Required work >> Given the listing below, write out exactly the lines starting with the line that has "play a complementary role in the global" and going on through the line that has "whole cannot be understood in te", both kept.

Records for this exercise >>

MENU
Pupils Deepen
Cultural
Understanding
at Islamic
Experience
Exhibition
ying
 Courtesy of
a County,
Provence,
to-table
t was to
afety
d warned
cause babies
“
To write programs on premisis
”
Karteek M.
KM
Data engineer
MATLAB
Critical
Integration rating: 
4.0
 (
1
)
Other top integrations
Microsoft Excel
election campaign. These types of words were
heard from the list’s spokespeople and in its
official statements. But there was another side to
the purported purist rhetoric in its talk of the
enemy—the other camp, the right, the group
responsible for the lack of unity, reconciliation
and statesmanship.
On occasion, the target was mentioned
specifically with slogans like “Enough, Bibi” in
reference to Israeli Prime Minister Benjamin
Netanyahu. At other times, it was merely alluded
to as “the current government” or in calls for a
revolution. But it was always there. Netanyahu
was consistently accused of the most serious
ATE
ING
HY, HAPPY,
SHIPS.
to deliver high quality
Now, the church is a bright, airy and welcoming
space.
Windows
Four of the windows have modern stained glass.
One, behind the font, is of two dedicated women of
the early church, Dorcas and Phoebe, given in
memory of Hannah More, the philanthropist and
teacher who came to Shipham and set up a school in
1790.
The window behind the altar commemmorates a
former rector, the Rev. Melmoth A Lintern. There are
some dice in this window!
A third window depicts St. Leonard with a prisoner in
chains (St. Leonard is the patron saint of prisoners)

---

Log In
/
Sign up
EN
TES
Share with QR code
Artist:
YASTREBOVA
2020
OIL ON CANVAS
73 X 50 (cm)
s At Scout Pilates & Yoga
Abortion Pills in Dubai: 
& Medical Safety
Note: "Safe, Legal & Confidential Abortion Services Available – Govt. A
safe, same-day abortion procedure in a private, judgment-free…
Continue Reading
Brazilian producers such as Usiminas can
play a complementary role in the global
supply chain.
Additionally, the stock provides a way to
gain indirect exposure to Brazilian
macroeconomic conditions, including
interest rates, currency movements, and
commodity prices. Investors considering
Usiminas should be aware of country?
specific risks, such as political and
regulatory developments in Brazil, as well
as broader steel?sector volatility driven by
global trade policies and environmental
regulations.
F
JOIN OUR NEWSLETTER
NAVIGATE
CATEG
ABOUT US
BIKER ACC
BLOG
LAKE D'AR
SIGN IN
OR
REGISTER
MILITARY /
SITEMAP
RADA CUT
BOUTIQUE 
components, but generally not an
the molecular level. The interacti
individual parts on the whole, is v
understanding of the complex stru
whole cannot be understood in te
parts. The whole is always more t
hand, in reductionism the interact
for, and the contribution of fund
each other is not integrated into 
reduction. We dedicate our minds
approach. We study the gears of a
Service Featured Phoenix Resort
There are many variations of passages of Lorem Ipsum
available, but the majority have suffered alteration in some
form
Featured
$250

Problem solution >>
play a complementary role in the global
supply chain.
Additionally, the stock provides a way to
gain indirect exposure to Brazilian
macroeconomic conditions, including
interest rates, currency movements, and
commodity prices. Investors considering
Usiminas should be aware of country?
specific risks, such as political and
regulatory developments in Brazil, as well
as broader steel?sector volatility driven by
global trade policies and environmental
regulations.
F
JOIN OUR NEWSLETTER
NAVIGATE
CATEG
ABOUT US
BIKER ACC
BLOG
LAKE D'AR
SIGN IN
OR
REGISTER
MILITARY /
SITEMAP
RADA CUT
BOUTIQUE 
components, but generally not an
the molecular level. The interacti
individual parts on the whole, is v
understanding of the complex stru
whole cannot be understood in te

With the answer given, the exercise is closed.